PROBLEM TO SOLVE —
Beneath this line sits some data. Return only its lines from the one holding "to the price" through the one holding "authorities have yet", inclusive, exactly, with the images removed.
### SOURCE MATERIAL
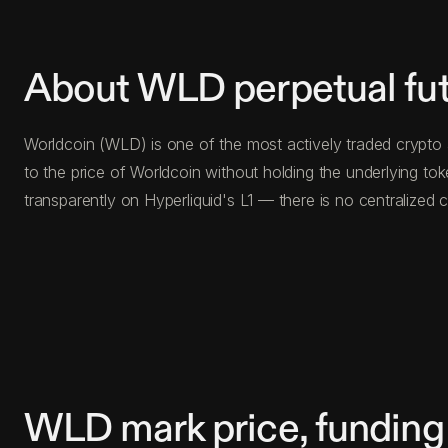
About WLD perpetual fu
Worldcoin (WLD) is one of the most actively traded crypto 
to the price of Worldcoin without holding the underlying t
transparently on Hyperliquid's L1 — there is no centralize
WLD mark price, funding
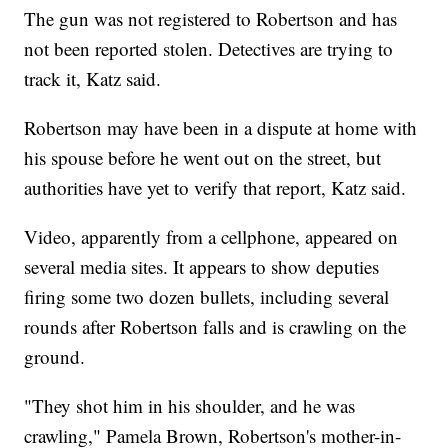
The gun was not registered to Robertson and has
not been reported stolen. Detectives are trying to
track it, Katz said.
Robertson may have been in a dispute at home with
his spouse before he went out on the street, but
authorities have yet to verify that report, Katz said.
Video, apparently from a cellphone, appeared on
several media sites. It appears to show deputies
firing some two dozen bullets, including several
rounds after Robertson falls and is crawling on the
ground.
"They shot him in his shoulder, and he was
crawling," Pamela Brown, Robertson's mother-in-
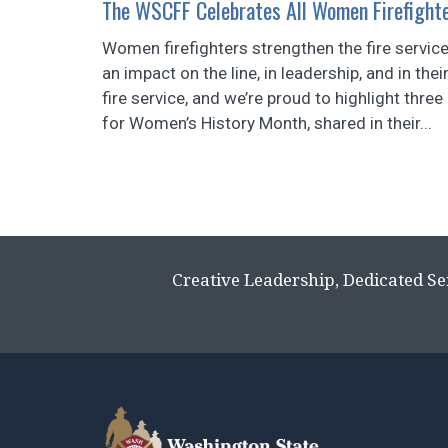
The WSCFF Celebrates All Women Firefight
Women firefighters strengthen the fire serv
an impact on the line, in leadership, and in t
fire service, and we’re proud to highlight thre
for Women’s History Month, shared in their...
Creative Leadership, Dedicated Se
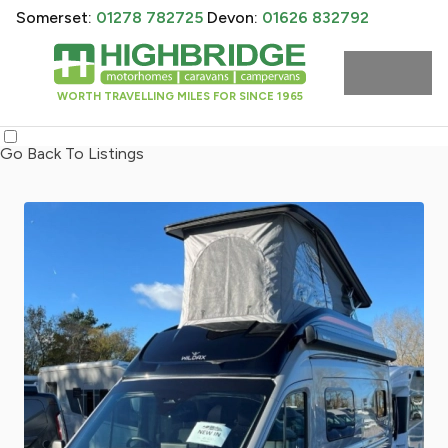
Somerset:
01278 782725
Devon:
01626 832792
WORTH TRAVELLING MILES FOR SINCE 1965
Go Back To Listings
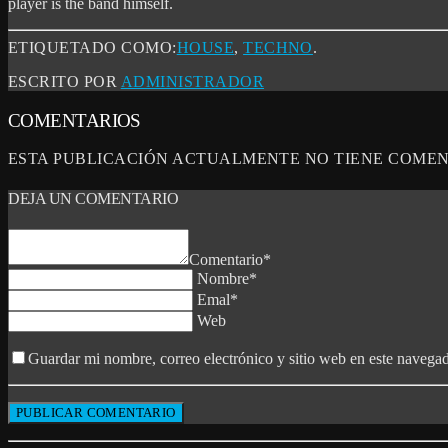
player is the band himself.
ETIQUETADO COMO:
HOUSE
,
TECHNO
.
ESCRITO POR
ADMINISTRADOR
COMENTARIOS
ESTA PUBLICACIÓN ACTUALMENTE NO TIENE COMEN
DEJA UN COMENTARIO
Comentario*
Nombre*
Emal*
Web
Guardar mi nombre, correo electrónico y sitio web en este navega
######
TASK ANSWER —
to the price of Worldcoin without holding the underlying t
transparently on Hyperliquid's L1 — there is no centralize
WLD mark price, funding
The gun was not registered to Robertson and has
not been reported stolen. Detectives are trying to
track it, Katz said.
Robertson may have been in a dispute at home with
his spouse before he went out on the street, but
authorities have yet to verify that report, Katz said.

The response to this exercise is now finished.